[Before and after images]
^^^^^^^^^^^^^^^^

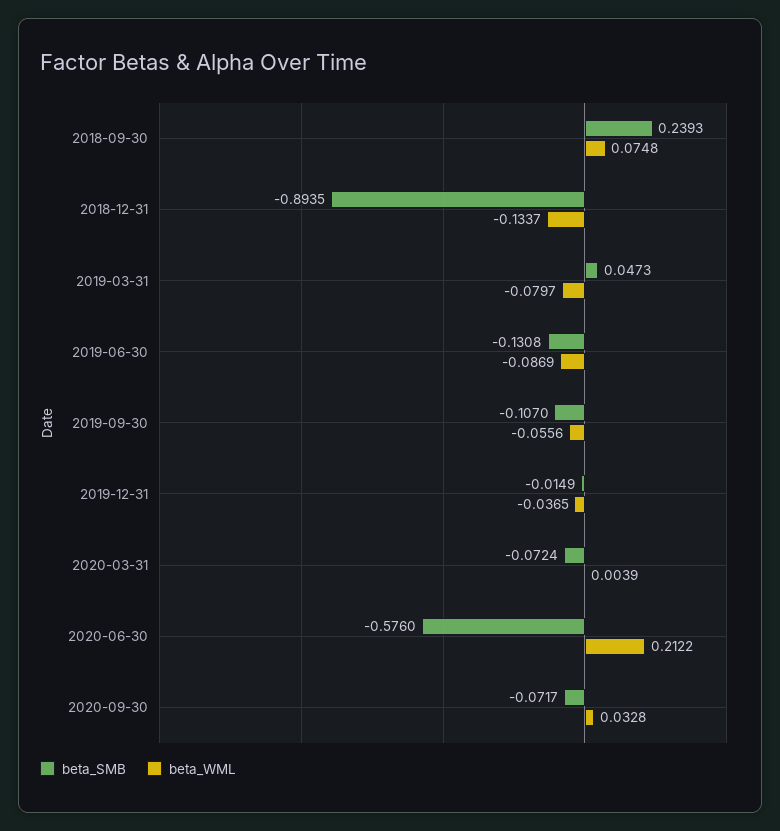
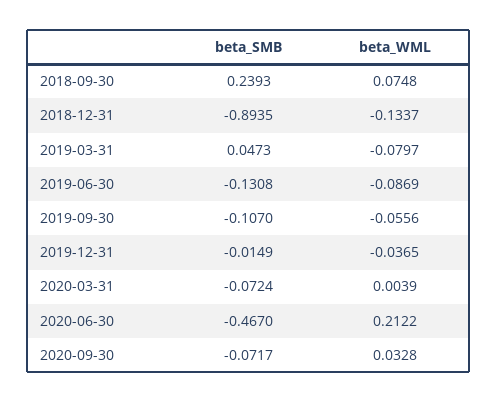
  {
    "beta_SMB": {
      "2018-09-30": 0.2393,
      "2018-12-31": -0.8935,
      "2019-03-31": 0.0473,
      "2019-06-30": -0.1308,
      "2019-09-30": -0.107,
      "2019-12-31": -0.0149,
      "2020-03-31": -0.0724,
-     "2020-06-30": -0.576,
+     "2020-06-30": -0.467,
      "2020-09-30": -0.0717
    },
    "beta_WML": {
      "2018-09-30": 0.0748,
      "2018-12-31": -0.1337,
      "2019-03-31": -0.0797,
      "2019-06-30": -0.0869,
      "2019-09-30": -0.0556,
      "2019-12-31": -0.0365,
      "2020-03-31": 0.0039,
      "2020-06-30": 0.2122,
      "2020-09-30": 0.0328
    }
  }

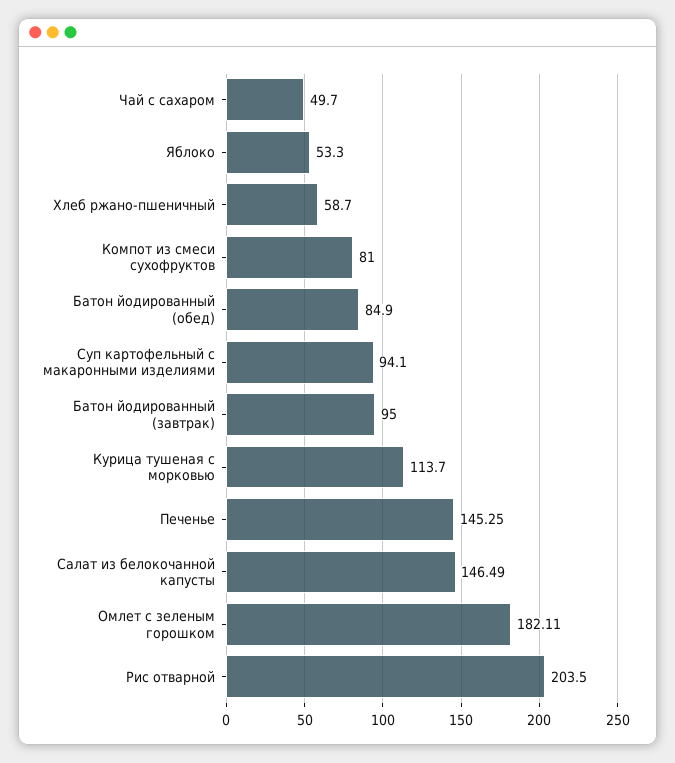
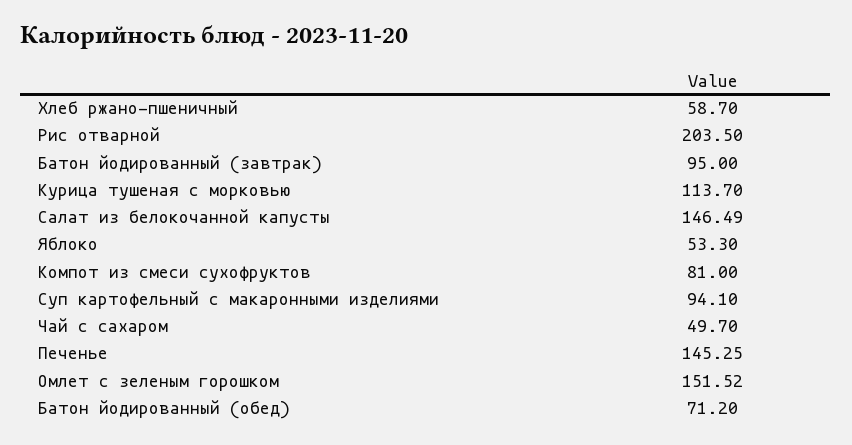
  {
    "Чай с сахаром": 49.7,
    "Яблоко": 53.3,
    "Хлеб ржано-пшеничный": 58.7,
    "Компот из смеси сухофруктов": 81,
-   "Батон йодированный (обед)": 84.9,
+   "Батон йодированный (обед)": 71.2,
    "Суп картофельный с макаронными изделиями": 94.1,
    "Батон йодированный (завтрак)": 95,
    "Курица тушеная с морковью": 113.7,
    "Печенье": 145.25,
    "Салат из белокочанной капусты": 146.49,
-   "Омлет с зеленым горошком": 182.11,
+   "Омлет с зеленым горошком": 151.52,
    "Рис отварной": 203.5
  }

^^^^^^^^^^^^^^^^

- [Task details]
Show each line of the records above containing "йодированный".

- [Response]
-   "Батон йодированный (обед)": 84.9,
+   "Батон йодированный (обед)": 71.2,
    "Батон йодированный (завтрак)": 95,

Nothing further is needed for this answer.